A Lightweight Clustering Framework for Unsupervised Semantic Segmentation
This addresses the problem of expensive labeled data and neural network training costs for researchers and practitioners in computer vision, though it appears incremental as it builds on existing self-supervised methods.
The paper tackles unsupervised semantic segmentation by proposing a lightweight clustering framework that uses self-supervised Vision Transformer attention features to separate foreground and background patches, achieving state-of-the-art results on PASCAL VOC and MS COCO datasets.

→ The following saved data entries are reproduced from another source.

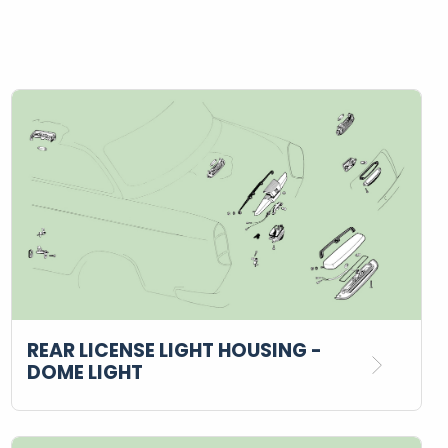
REAR LICENSE LIGHT HOUSING -
DOME LIGHT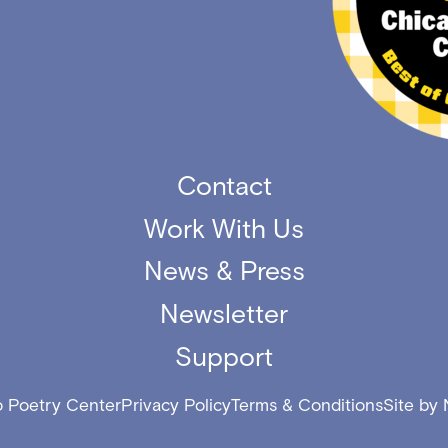
Contact
Work With Us
News & Press
Newsletter
Support
 Poetry Center
Privacy Policy
Terms & Conditions
Site by 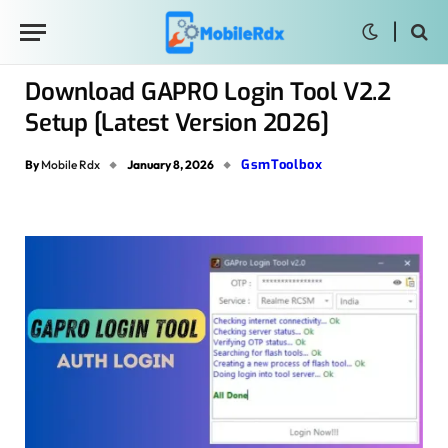
Download GAPRO Login Tool V2.2
Setup [Latest Version 2026]
GsmToolbox
By
Mobile Rdx
January 8, 2026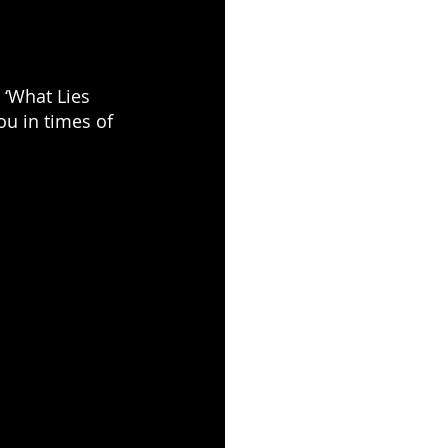
 ‘What Lies 
ou in times of 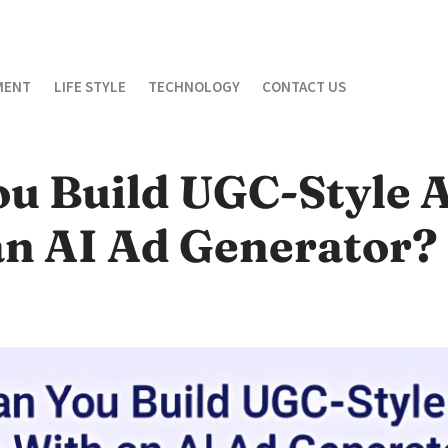
MENT
LIFE STYLE
TECHNOLOGY
CONTACT US
ou Build UGC-Style 
an AI Ad Generator?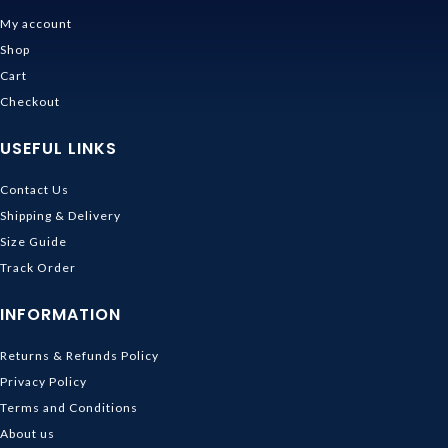
My account
Shop
Cart
Checkout
USEFUL LINKS
Contact Us
Shipping & Delivery
Size Guide
Track Order
INFORMATION
Returns & Refunds Policy
Privacy Policy
Terms and Conditions
About us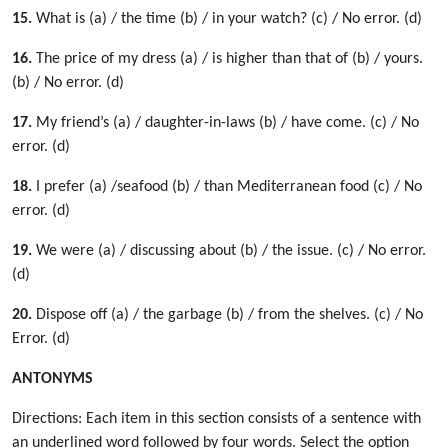
15.
What is (a) / the time (b) / in your watch? (c) / No error. (d)
16.
The price of my dress (a) / is higher than that of (b) / yours.
(b) / No error. (d)
17.
My friend’s (a) / daughter-in-laws (b) / have come. (c) / No
error. (d)
18.
I prefer (a) /seafood (b) / than Mediterranean food (c) / No
error. (d)
19.
We were (a) / discussing about (b) / the issue. (c) / No error.
(d)
20.
Dispose off (a) / the garbage (b) / from the shelves. (c) / No
Error. (d)
ANTONYMS
Directions: Each item in this section consists of a sentence with
an underlined word followed by four words. Select the option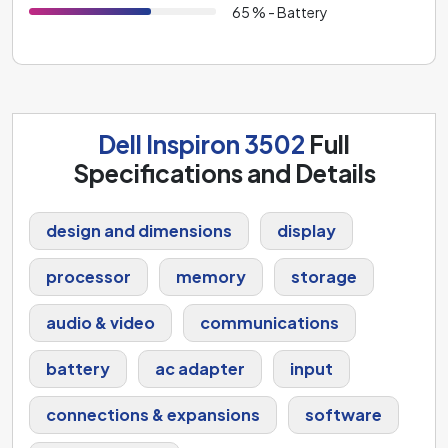
65 % - Battery
Dell Inspiron 3502
Full
Specifications and Details
design and dimensions
display
processor
memory
storage
audio & video
communications
battery
ac adapter
input
connections & expansions
software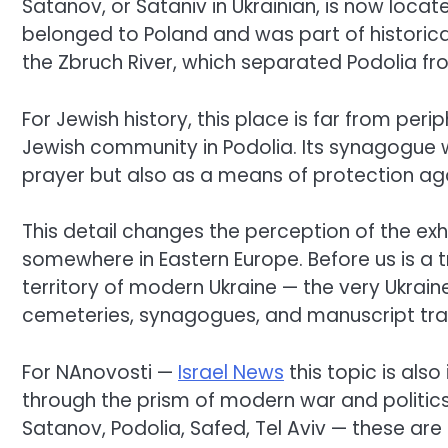
Satanov, or Sataniv in Ukrainian, is now located
belonged to Poland and was part of historical
the Zbruch River, which separated Podolia fro
For Jewish history, this place is far from peri
Jewish community in Podolia. Its synagogue w
prayer but also as a means of protection ag
This detail changes the perception of the exhib
somewhere in Eastern Europe. Before us is a tra
territory of modern Ukraine — the very Ukrain
cemeteries, synagogues, and manuscript tradi
For NAnovosti —
Israel News
this topic is als
through the prism of modern war and politic
Satanov, Podolia, Safed, Tel Aviv — these are 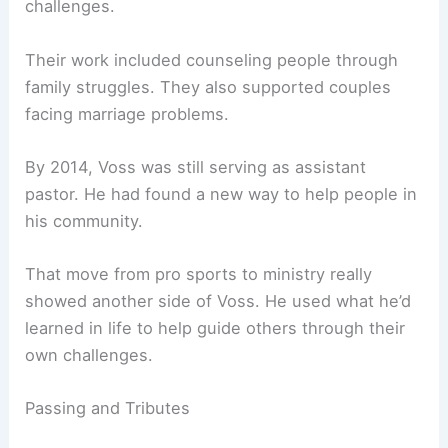
challenges.
Their work included counseling people through
family struggles. They also supported couples
facing marriage problems.
By 2014, Voss was still serving as assistant
pastor. He had found a new way to help people in
his community.
That move from pro sports to ministry really
showed another side of Voss. He used what he’d
learned in life to help guide others through their
own challenges.
Passing and Tributes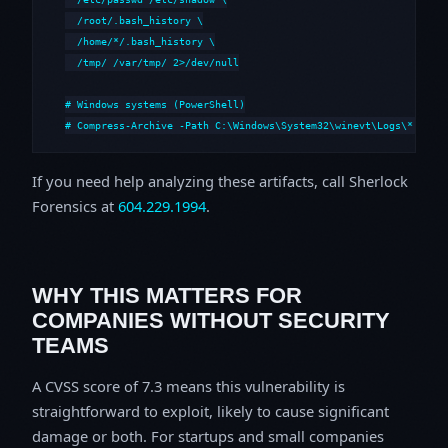
  /root/.bash_history \

  /home/*/.bash_history \

  /tmp/ /var/tmp/ 2>/dev/null

# Windows systems (PowerShell)

# Compress-Archive -Path C:\Windows\System32\winevt\Logs\*,C:\i
If you need help analyzing these artifacts, call Sherlock
Forensics at
604.229.1994
.
WHY THIS MATTERS FOR
COMPANIES WITHOUT SECURITY
TEAMS
A CVSS score of 7.3 means this vulnerability is
straightforward to exploit, likely to cause significant
damage or both. For startups and small companies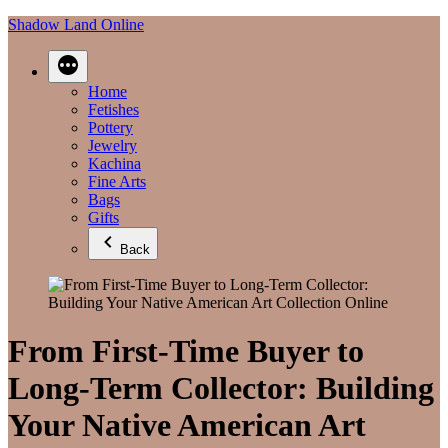
Skip
Shadow Land Online
to
content
Home
Fetishes
Pottery
Jewelry
Kachina
Fine Arts
Bags
Gifts
Back
From First‑Time Buyer to
Long‑Term Collector: Building
Your Native American Art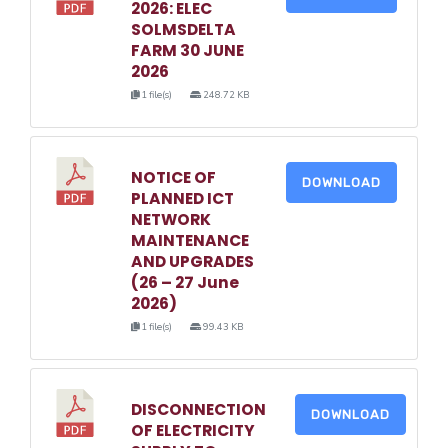
2026: ELEC
SOLMSDELTA
FARM 30 JUNE
2026
1 file(s)
248.72 KB
NOTICE OF
DOWNLOAD
PLANNED ICT
NETWORK
MAINTENANCE
AND UPGRADES
(26 – 27 June
2026)
1 file(s)
99.43 KB
DISCONNECTION
DOWNLOAD
OF ELECTRICITY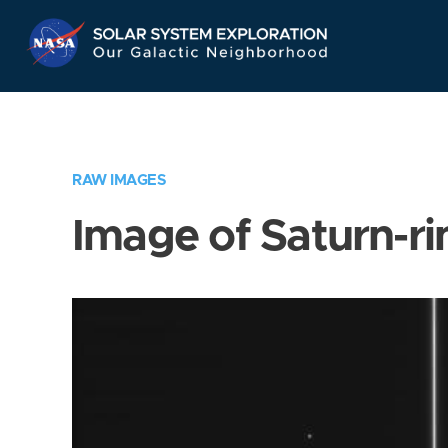
Skip
Navigation
RAW IMAGES
Image of Saturn-ri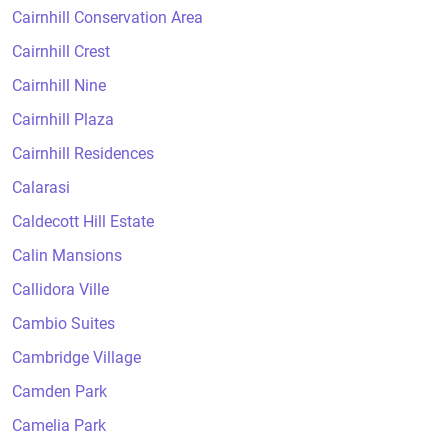
Cairnhill Conservation Area
Cairnhill Crest
Cairnhill Nine
Cairnhill Plaza
Cairnhill Residences
Calarasi
Caldecott Hill Estate
Calin Mansions
Callidora Ville
Cambio Suites
Cambridge Village
Camden Park
Camelia Park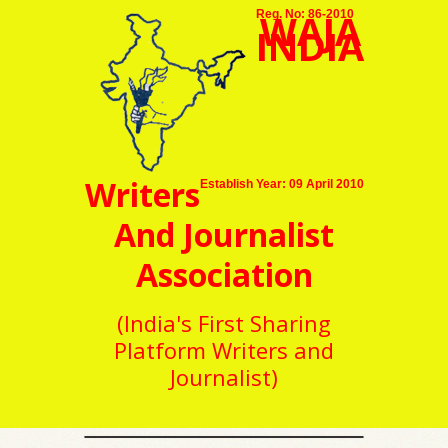
WAJA
Reg. No: 86-2010
INDIA
Writers
Establish Year: 09 April 2010
And Journalist
Association
(India's First Sharing
Platform Writers and
Journalist)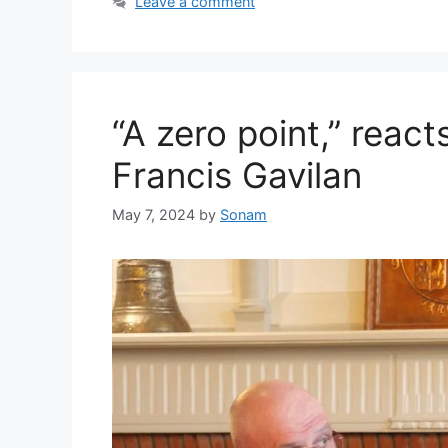
Leave a comment
“A zero point,” react
Francis Gavilan
May 7, 2024
by
Sonam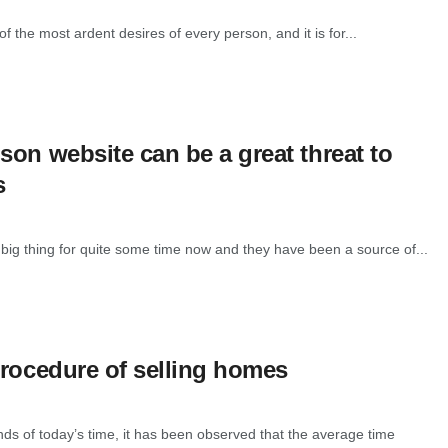
 the most ardent desires of every person, and it is for...
son website can be a great threat to
s
big thing for quite some time now and they have been a source of...
procedure of selling homes
nds of today’s time, it has been observed that the average time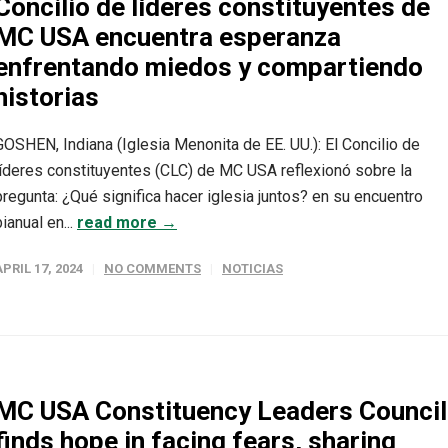
Concilio de líderes constituyentes de
MC USA encuentra esperanza
enfrentando miedos y compartiendo
historias
GOSHEN, Indiana (Iglesia Menonita de EE. UU.): El Concilio de
líderes constituyentes (CLC) de MC USA reflexionó sobre la
pregunta: ¿Qué significa hacer iglesia juntos? en su encuentro
bianual en...
read more →
APRIL 17, 2024
NO COMMENTS
NOTICIAS
MC USA Constituency Leaders Council
finds hope in facing fears, sharing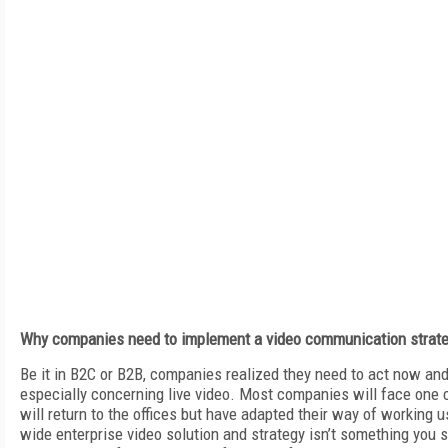
Why companies need to implement a video communication strat
Be it in B2C or B2B, companies realized they need to act now an
especially concerning live video. Most companies will face one
will return to the offices but have adapted their way of working u
wide enterprise video solution and strategy isn’t something you 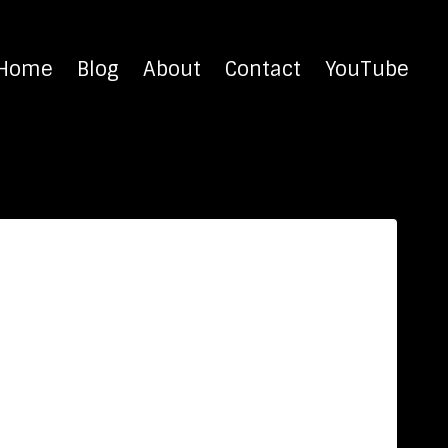
Home
Blog
About
Contact
YouTube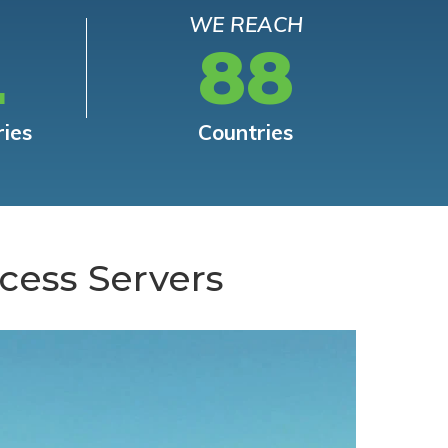
WE REACH
L
88
ries
Countries
cess Servers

Unsupervised semantic segmentation aims to categorize each pixel in an image into a corresponding class without the use of annotated data. It is a widely researched area as obtaining labeled datasets is expensive. While previous works in the field have demonstrated a gradual improvement in model accuracy, most required neural network training. This made segmentation equally expensive, especially when dealing with large-scale datasets. We thus propose a lightweight clustering framework for unsupervised semantic segmentation. We discovered that attention features of the self-supervised Vision Transformer exhibit strong foreground-background differentiability. Therefore, clustering can be employed to effectively separate foreground and background image patches. In our framework, we first perform multilevel clustering across the Dataset-level, Category-level, and Image-level, and maintain consistency throughout. Then, the binary patch-level pseudo-masks extracted are upsampled, refined and finally labeled. Furthermore, we provide a comprehensive analysis of the self-supervised Vision Transformer features and a detailed comparison between DINO and DINOv2 to justify our claims. Our framework demonstrates great promise in unsupervised semantic segmentation and achieves state-of-the-art results on PASCAL VOC and MS COCO datasets.